La Suisse romande est une terre de poésie continentale et mondiale qui s’ignore. La valorisation de son patrimoine transnational, avec Byron, Wordsworth, Hardy, Lamartine, Rilke, et des poètes nés sur ses terres, Cendrars, Jaccottet, souligne la place particulière de ce territoire dans la mondialité lyrique.

La Suisse, pays performant politiquement, économiquement, dans l’innovation et la formation, semble posséder une force réduite en littérature, lorsqu’elle se raconte à travers les trois « récits nationaux » appliqués à ses régions linguistiques.

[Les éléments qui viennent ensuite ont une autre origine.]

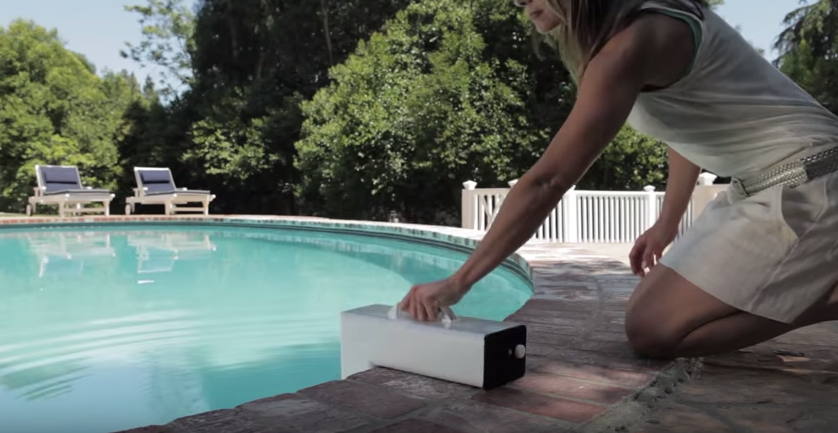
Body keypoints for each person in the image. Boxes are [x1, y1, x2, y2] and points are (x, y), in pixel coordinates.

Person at [398, 0, 838, 360]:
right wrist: (667, 223)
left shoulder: (631, 46)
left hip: (811, 180)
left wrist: (460, 281)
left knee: (653, 333)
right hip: (761, 185)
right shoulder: (649, 25)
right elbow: (685, 128)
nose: (518, 1)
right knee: (649, 313)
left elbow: (548, 181)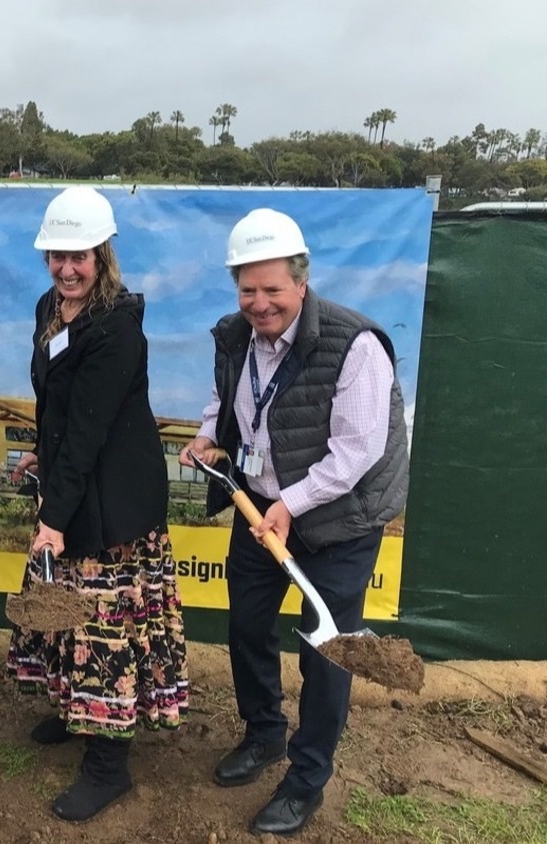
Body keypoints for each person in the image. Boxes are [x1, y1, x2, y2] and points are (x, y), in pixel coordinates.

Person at [178, 208, 409, 837]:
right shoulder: (233, 335)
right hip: (261, 508)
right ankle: (264, 735)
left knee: (325, 651)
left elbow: (358, 451)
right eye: (248, 290)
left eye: (273, 290)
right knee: (248, 626)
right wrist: (208, 436)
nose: (260, 304)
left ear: (301, 282)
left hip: (334, 521)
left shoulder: (354, 344)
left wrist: (291, 505)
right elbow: (225, 399)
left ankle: (306, 779)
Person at [4, 186, 189, 822]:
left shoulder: (116, 328)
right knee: (65, 618)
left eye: (78, 256)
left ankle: (108, 766)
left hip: (113, 508)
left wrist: (53, 518)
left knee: (105, 630)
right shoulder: (49, 310)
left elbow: (89, 429)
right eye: (57, 256)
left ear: (102, 254)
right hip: (72, 486)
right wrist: (41, 459)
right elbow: (57, 409)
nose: (67, 269)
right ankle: (75, 712)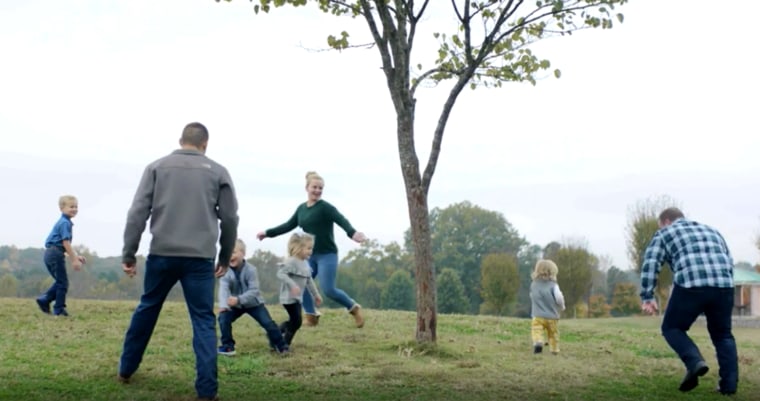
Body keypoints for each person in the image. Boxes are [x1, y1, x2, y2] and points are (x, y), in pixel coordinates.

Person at [117, 122, 239, 401]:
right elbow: (230, 218)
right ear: (205, 144)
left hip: (162, 253)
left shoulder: (157, 167)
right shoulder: (219, 172)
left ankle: (126, 369)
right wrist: (224, 254)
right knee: (203, 321)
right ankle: (207, 391)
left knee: (147, 308)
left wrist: (129, 253)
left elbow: (137, 212)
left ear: (180, 140)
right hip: (199, 259)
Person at [639, 207, 738, 395]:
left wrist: (647, 296)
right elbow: (729, 260)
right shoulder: (712, 230)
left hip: (691, 285)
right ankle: (729, 386)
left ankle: (694, 361)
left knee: (672, 328)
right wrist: (724, 288)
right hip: (724, 286)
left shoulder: (664, 233)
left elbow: (651, 264)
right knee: (723, 335)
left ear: (666, 221)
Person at [256, 171, 366, 328]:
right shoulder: (301, 209)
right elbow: (288, 225)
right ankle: (311, 315)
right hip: (309, 256)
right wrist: (267, 233)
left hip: (327, 255)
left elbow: (341, 220)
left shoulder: (325, 208)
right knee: (302, 284)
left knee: (328, 289)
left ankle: (353, 308)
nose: (317, 191)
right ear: (307, 188)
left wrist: (352, 233)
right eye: (314, 187)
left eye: (320, 188)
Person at [217, 239, 289, 356]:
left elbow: (254, 291)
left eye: (234, 252)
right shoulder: (225, 271)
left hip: (254, 304)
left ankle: (281, 346)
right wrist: (223, 305)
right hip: (234, 305)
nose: (230, 256)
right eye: (228, 253)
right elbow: (223, 288)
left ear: (243, 253)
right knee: (223, 318)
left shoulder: (251, 270)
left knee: (268, 323)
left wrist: (239, 299)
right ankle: (228, 346)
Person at [35, 195, 86, 317]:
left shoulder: (64, 222)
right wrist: (74, 259)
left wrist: (75, 255)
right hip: (54, 254)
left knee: (60, 282)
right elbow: (65, 242)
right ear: (62, 208)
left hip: (52, 253)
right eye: (71, 207)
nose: (74, 209)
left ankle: (45, 300)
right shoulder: (64, 223)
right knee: (62, 283)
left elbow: (61, 245)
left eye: (76, 207)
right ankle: (58, 309)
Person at [277, 233, 323, 347]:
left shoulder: (305, 264)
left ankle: (276, 333)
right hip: (288, 298)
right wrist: (292, 285)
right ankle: (284, 344)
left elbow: (309, 281)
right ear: (299, 248)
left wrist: (316, 295)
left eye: (311, 248)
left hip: (297, 298)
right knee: (296, 321)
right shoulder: (291, 261)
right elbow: (281, 274)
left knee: (295, 322)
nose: (310, 251)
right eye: (308, 248)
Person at [529, 259, 565, 355]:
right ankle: (554, 349)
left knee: (536, 330)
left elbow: (532, 296)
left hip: (537, 315)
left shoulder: (534, 284)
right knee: (553, 334)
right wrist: (562, 306)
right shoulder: (553, 285)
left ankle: (538, 342)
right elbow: (559, 298)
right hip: (552, 316)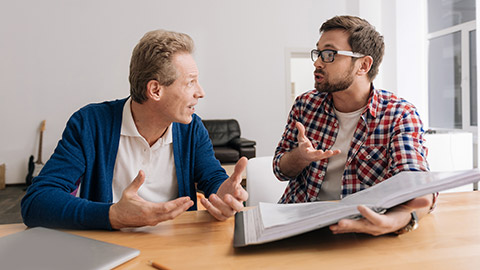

Elle apparaît alors comme la simple addition de trois périphéries littéraires (française, allemande et italienne), avec peu de synergies, instituant autant de « champs autonomes », dépendant en grande partie, dans une vision centralisée, des « capitales » littéraires des pays limitrophes. Pourquoi ce modèle national, valable pour la France, reste contreproductif poétiquement ? D’une part, parce que la Suisse amène à penser le contact avec d’autres langues, par sa culture politique et culturelle, à favoriser la compréhension, l’échange, notamment par le biais de la traduction ; d’autre part, les moyens d’action et d’intervention en éducation ou culture y sont exceptionnels, tant par la densité du réseau, par son goût de l’innovation que par les institutions qui le soutiennent. En somme, la Suisse pourrait offrir un espace d’expérimentation autonome, transnational, translinguistique, transculturel, se comprendre comme une petite «Europe poétique» (ou culturelle).